Instructions to follow: Pictures aside, output each record exactly.

Provided records:
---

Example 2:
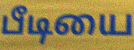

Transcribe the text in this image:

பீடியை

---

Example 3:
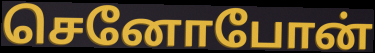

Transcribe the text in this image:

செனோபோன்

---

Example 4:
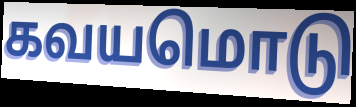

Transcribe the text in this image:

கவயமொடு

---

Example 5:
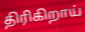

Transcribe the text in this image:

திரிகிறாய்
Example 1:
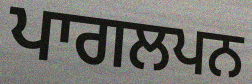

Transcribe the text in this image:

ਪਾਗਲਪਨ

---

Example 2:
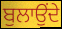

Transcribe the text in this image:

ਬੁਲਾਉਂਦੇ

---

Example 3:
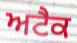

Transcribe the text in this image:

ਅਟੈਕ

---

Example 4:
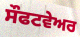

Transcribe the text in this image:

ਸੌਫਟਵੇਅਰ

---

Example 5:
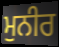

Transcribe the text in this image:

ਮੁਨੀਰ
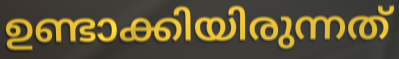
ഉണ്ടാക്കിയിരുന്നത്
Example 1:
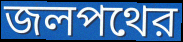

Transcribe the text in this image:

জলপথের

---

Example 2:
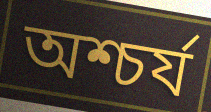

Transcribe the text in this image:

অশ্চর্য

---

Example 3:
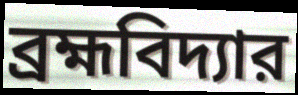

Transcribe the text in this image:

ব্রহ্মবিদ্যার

Written solution:
---

Example 2:

Transcribe the text in this image:

பீடியை

---

Example 3:

Transcribe the text in this image:

செனோபோன்

---

Example 4:

Transcribe the text in this image:

கவயமொடு

---

Example 5:

Transcribe the text in this image:

திரிகிறாய்
Example 1:

Transcribe the text in this image:

ਪਾਗਲਪਨ

---

Example 2:

Transcribe the text in this image:

ਬੁਲਾਉਂਦੇ

---

Example 3:

Transcribe the text in this image:

ਅਟੈਕ

---

Example 4:

Transcribe the text in this image:

ਸੌਫਟਵੇਅਰ

---

Example 5:

Transcribe the text in this image:

ਮੁਨੀਰ
ഉണ്ടാക്കിയിരുന്നത്
Example 1:

Transcribe the text in this image:

জলপথের

---

Example 2:

Transcribe the text in this image:

অশ্চর্য

---

Example 3:

Transcribe the text in this image:

ব্রহ্মবিদ্যার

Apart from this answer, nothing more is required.